As is the case with many of my posts, todays discussion began with a conversation I was having with someone interested in the workplace generational issue. As we were talking, it became clear that this persons problem didn't lie in Millennials work ethic but rather her perceived view of their "manners". In her opinion, Millennials just don't have the same sense of manners that other generations do. I, of course, defended Millennials saying that different generations have different approaches to most things. After our conversation was over though, I really started to process her points and a few of them made sense.
Let's start with this...Millennials really do have a lot to offer! They are bright, enthusiastic, and want to make a difference. But the question is, are they lacking in some of the basic manners we were taught as children. The answer...well maybe they actually are. I don't blame them though. It's our fault. I'm not sure they were ever taught some of the basics of interacting with others respectfully.

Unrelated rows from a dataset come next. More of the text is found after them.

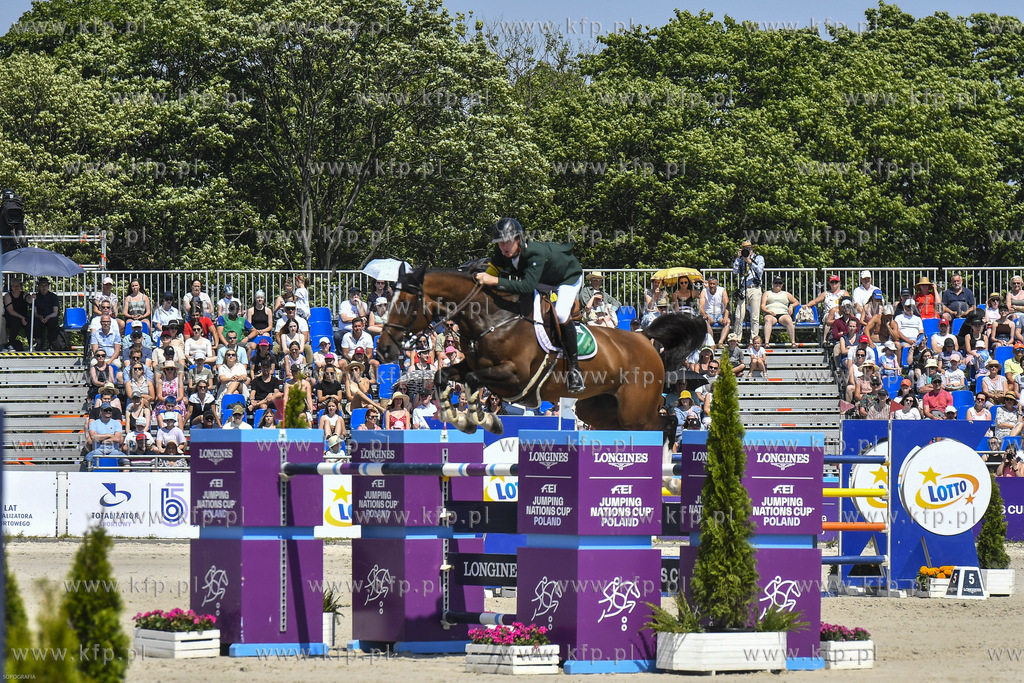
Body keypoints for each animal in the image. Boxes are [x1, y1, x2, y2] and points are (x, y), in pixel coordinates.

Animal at [375, 265, 707, 456]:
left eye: (406, 304)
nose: (384, 351)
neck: (493, 319)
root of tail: (644, 339)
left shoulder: (514, 378)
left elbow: (471, 381)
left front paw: (481, 419)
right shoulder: (473, 365)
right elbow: (444, 375)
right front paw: (458, 418)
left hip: (635, 411)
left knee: (666, 424)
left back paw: (666, 474)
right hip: (598, 409)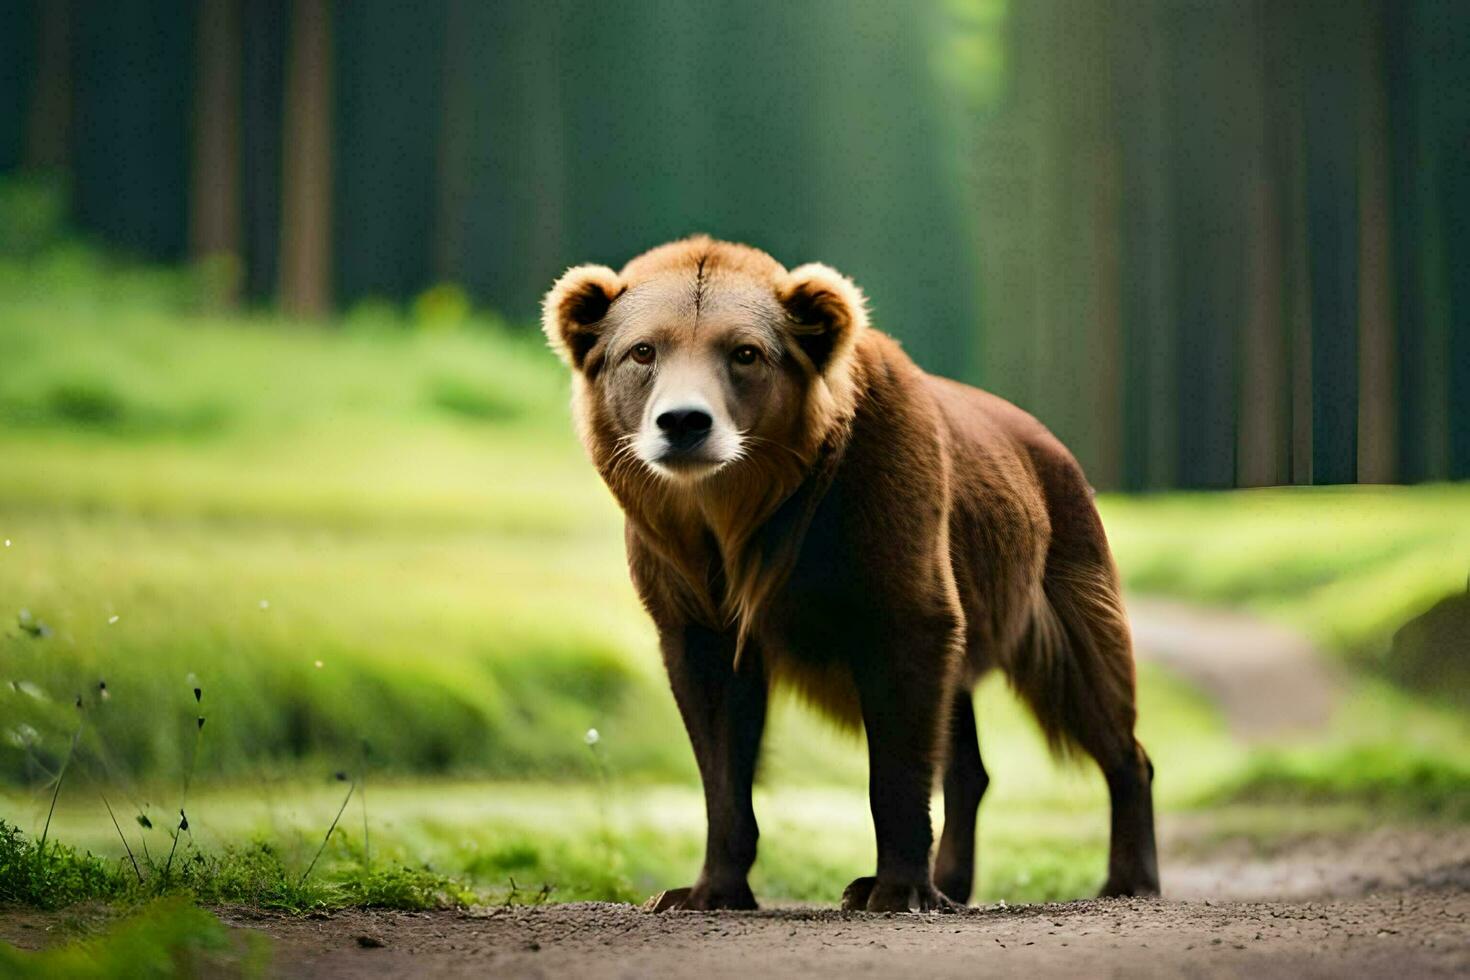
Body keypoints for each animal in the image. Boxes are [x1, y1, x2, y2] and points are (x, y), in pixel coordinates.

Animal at [540, 235, 1158, 910]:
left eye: (745, 352)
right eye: (643, 350)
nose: (683, 423)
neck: (743, 514)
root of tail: (1050, 442)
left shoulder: (884, 533)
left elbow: (902, 726)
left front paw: (893, 887)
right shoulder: (689, 584)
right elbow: (719, 736)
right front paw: (706, 888)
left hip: (1058, 571)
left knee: (1095, 693)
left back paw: (1127, 876)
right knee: (968, 755)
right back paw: (954, 879)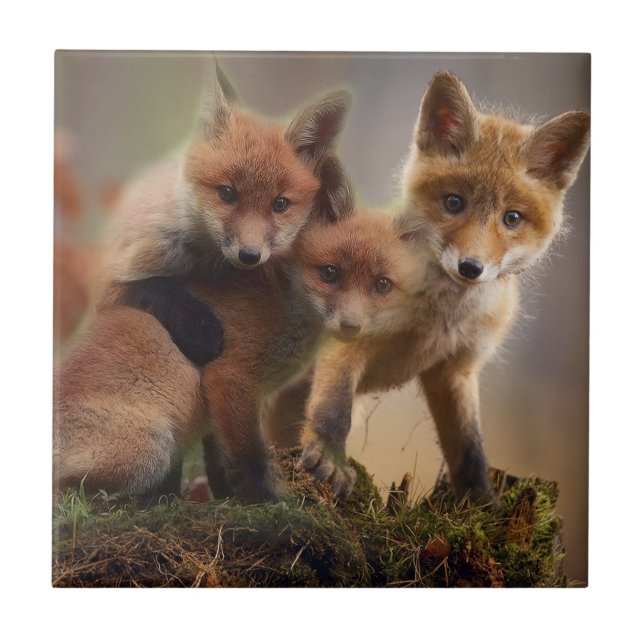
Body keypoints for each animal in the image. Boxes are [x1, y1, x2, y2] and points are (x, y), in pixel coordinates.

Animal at [54, 202, 425, 502]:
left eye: (381, 285)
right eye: (330, 273)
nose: (351, 325)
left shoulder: (221, 404)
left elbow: (221, 461)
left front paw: (230, 498)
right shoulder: (231, 377)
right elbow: (249, 458)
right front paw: (266, 504)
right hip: (152, 447)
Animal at [96, 63, 352, 366]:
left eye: (280, 204)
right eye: (227, 193)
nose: (250, 255)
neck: (204, 264)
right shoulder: (111, 282)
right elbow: (154, 286)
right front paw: (198, 328)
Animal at [264, 71, 590, 503]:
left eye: (512, 218)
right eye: (454, 203)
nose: (471, 267)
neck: (437, 319)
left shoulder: (456, 369)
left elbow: (469, 447)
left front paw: (480, 500)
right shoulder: (350, 334)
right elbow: (334, 411)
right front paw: (330, 461)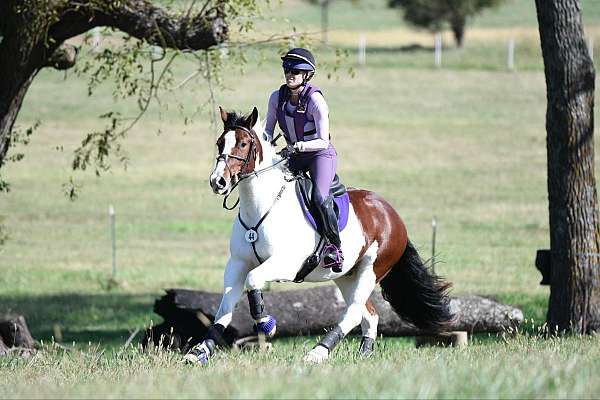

As a child, I remember always hearing messages like "Say please and thank you when someone does something for you", "Open the door for those who are following you and allow them to go first", "When you need to speak with someone, ask them if they have a moment or if there would be a better time for them rather than assuming you can talk now". I could definitely keep going and the main point is I heard these messages from my parents, grandparents, school, and church. It was hard not to learn these lessons because I was constantly hearing them. I wonder if those same messages have been passed on to the Millennial generation.
I've noticed a very specific trend that may be contributing to this issue. We are expecting TV to teach our kids messages about things like manners, ABC's, interpersonal skills, and a wealth of other lessons. The problem here though is that maybe that's not the right way to go about it. Maybe there is a disconnect between what is being taught and what kids are absorbing. Maybe that's the problem...but maybe it's not really about Millennials at all. Maybe it's a greater issue in society that ALL of us have lost some of the basic manners we learned. I'll give you this example as case in point...I recently attended a conference with a varity of generations but mostly Gen X, Baby Boomers and even Veterans. Here's what I noticed, there were a lot of people there who were downright rude. Talking while others were talking, making comments about presenters that I would never even consider appropriate in private let alone in a professional conference.
So here's the deal. Millennials may have different values or manners, but some other generations are just as bad. You'll have good and bad apples in every generation so I think it's important that we not generalize and say all Millennials have bad manners. Some do, many don't. I guess it goes back to the basic rule we were taught, don't judge a book by it's cover!